Websites are tricky fun.

  • Author: Sometimes the author of a particular page or section of a site is an individual, other times it’s an organization. If you see individual names as authors somewhere on the page, list them. If not, default to the organization as author.
  • Title: You might notice that in this example the site’s author (the organization) is also the name of the website. When this happens, be sure to add the words “Website” to the website name. This way can avoid a citation that simply reads: “National Institute on Drug Abuse. National Institution on Drug Abuse. http://...”
  • Dates: Not all sites provide updated and published dates. But there should be at least one of those two dates. If a particular page or section of a site you are on does not provide a distinct published/updated date, search for a “last updated” date in the footer of the whole website. Always provide the date you accessed the site.

Think of these as a mashup of a journal and website citation.

Basic Info

Author. Title of article. Name of Newspaper. Date published. Section. Page numbers. URL. Accessed date.

Example

Wootson CR Jr. Dentists keep dying of this lung disease.

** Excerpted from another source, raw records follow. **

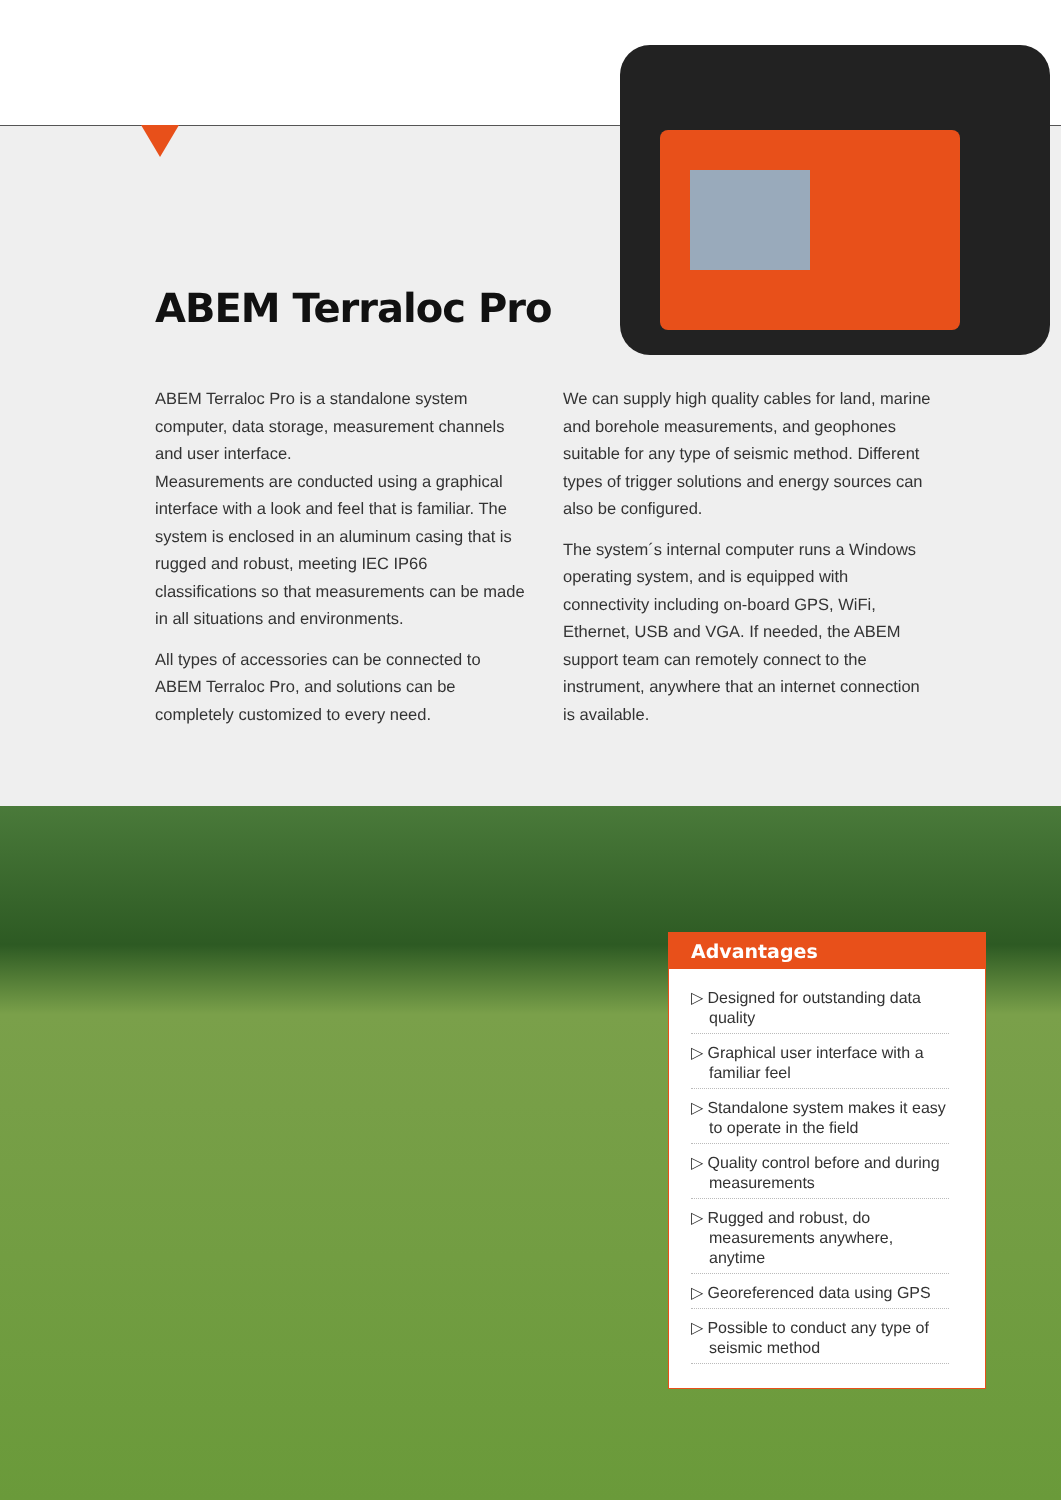ABEM Terraloc Pro
ABEM Terraloc Pro is a standalone system computer, data storage, measurement channels and user interface.
Measurements are conducted using a graphical interface with a look and feel that is familiar. The system is enclosed in an aluminum casing that is rugged and robust, meeting IEC IP66 classifications so that measurements can be made in all situations and environments.
All types of accessories can be connected to ABEM Terraloc Pro, and solutions can be completely customized to every need.
We can supply high quality cables for land, marine and borehole measurements, and geophones suitable for any type of seismic method. Different types of trigger solutions and energy sources can also be configured.
The system´s internal computer runs a Windows operating system, and is equipped with connectivity including on-board GPS, WiFi, Ethernet, USB and VGA. If needed, the ABEM support team can remotely connect to the instrument, anywhere that an internet connection is available.
Advantages
▷ Designed for outstanding data quality
▷ Graphical user interface with a familiar feel
▷ Standalone system makes it easy to operate in the field
▷ Quality control before and during measurements
▷ Rugged and robust, do measurements anywhere, anytime
▷ Georeferenced data using GPS
▷ Possible to conduct any type of seismic method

The CDC can’t figure out why. The Washington Post. March 10, 2018. https://www.washingtonpost.com/news/to-your-health/wp/2018/03/10/dentists-keep-dying-of-this-deadly-lung-disease-the-cdc-cant-figure-out-why/?utm_term=.015450faf8d3. Accessed September 4, 2018.

Discussion

Chances are you will most likely be citing online news sources. If this is the case, you will often not see a “section” or page numbers because news publishers reformat content for online environments and remove things like page numbers - which would mean nothing to online readers. However, if you do see this information online, include it! Additionally, if you are citing a print newspaper – or a PDF of an old print newspaper in a database, this is important information to include.

 

Basic Info

Author(s). Chapter title. In: Editor(s). Book Title. Edition. Publisher’s City, State (or country): Publisher name; copyright year:pages of chapter or cited section. URL (for ebooks). Accessed date.

Print Book Example

1. Dillman DA, Smyth JD, Christian LM. Mixed-mode questionnaires and survey implementation. In: Internet, Phone, Mail, and Mixed-Mode Surveys: The Tailored Design Method. 4th Ed. Hoboken, NJ: Wiley; 2014:398-448.

eBook Example

2. Harrington S. Citing sources is a basic skill learned early on. In: Ball CE, Loewe DM, eds. Bad Ideas About Writing. Morgantown, WV: West Virginia University Digital Publishing Institute; 2017:242-246. https://textbooks.lib.wvu.edu/badideas/badideasaboutwriting-book.pdf

Basic Info

Author. Title or brief description.; year published. URL. Accessed date.